The war has led to “a sharper and more widespread increase in farm input prices in 2022, than had been anticipated at the end of 2021”.

The economists said income is expected to drop by 25% on cattle rearing farms and by 16% for other cattle enterprises.

calf tb model science farming

Commenting on the report, the IFA Livestock Committee chair called on Minister for Agriculture, Food and the Marine Charlie McConalogue to take “immediate action”.

“Suckler and beef farms are facing a significant drop in income this year, which will have severe implications for the sector if urgent supports are not provided.

“Production costs on suckler and finishing farms are projected to increase by 24% and 30% respectively,” Brendan Golden stated.

“The low-income suckler and beef sector does not have the capacity to absorb this level of disruption.

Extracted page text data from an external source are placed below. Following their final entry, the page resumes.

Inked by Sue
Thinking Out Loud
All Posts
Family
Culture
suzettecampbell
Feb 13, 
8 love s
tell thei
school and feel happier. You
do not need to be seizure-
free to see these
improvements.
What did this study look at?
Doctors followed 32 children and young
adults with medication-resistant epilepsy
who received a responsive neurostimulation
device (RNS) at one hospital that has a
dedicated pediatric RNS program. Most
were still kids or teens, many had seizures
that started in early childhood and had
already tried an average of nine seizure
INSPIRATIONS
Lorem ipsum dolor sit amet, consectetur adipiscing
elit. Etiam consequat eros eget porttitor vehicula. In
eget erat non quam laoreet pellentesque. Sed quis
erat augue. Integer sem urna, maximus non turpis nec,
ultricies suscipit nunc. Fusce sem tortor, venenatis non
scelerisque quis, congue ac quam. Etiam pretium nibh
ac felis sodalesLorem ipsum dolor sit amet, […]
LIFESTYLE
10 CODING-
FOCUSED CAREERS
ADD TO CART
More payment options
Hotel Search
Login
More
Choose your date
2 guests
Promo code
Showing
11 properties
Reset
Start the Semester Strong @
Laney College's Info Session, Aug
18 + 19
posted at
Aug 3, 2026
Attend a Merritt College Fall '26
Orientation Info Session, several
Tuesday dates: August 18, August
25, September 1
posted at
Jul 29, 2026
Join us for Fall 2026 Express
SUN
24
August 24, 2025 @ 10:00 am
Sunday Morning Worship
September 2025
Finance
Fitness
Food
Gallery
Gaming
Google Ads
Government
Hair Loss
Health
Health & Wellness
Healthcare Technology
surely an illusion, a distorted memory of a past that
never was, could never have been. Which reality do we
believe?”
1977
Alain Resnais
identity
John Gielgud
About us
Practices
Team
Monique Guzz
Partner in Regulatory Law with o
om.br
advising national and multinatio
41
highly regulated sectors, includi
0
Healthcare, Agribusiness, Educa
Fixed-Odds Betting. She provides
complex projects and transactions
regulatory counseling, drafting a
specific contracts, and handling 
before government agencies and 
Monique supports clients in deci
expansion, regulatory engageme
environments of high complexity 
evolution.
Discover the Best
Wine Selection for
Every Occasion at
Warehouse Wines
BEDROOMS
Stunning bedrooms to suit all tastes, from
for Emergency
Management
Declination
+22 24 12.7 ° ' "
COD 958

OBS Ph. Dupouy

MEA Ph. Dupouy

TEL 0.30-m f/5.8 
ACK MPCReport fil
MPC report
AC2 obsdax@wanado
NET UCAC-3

“The Minister for Agriculture must come forward with immediate direct supports and commitments for the sector to off-set these production cost increases and uncertainties to allow suckler and beef farmers plan with confidence for this year and into the future.”

Golden suggested that money clawed back under the Beef Exceptional Aid Measure (BEAM) could be used to help the sector. He also pointed to the Brexit Adjustment Reserve as a method of funding direct supports. 

“The livestock sector is a low-income sector dependent on direct payments for 160% of family farm income (FFI).

“Recent developments place even more significance on the value of these supports and bring the flawed Common Agricultural Policy (CAP) sharply into focus where our most productive suckler and beef farmers will see their payments slashed in 2023 if not amended.

“Suckler and beef farmers have already felt the impact of sterling volatility following the Brexit vote and market disruption from stockpiling of products in December 2020, which led to beef price drops in early 2021,” the IFA representative said.

Golden also called on meat factories to return the full value of the “current buoyant beef trade” in prices.

“It is critical suckler and beef farmers are given a clear signal of short, medium and longer-term support to continue to produce beef at the highest animal welfare and environmental standards,” he concluded.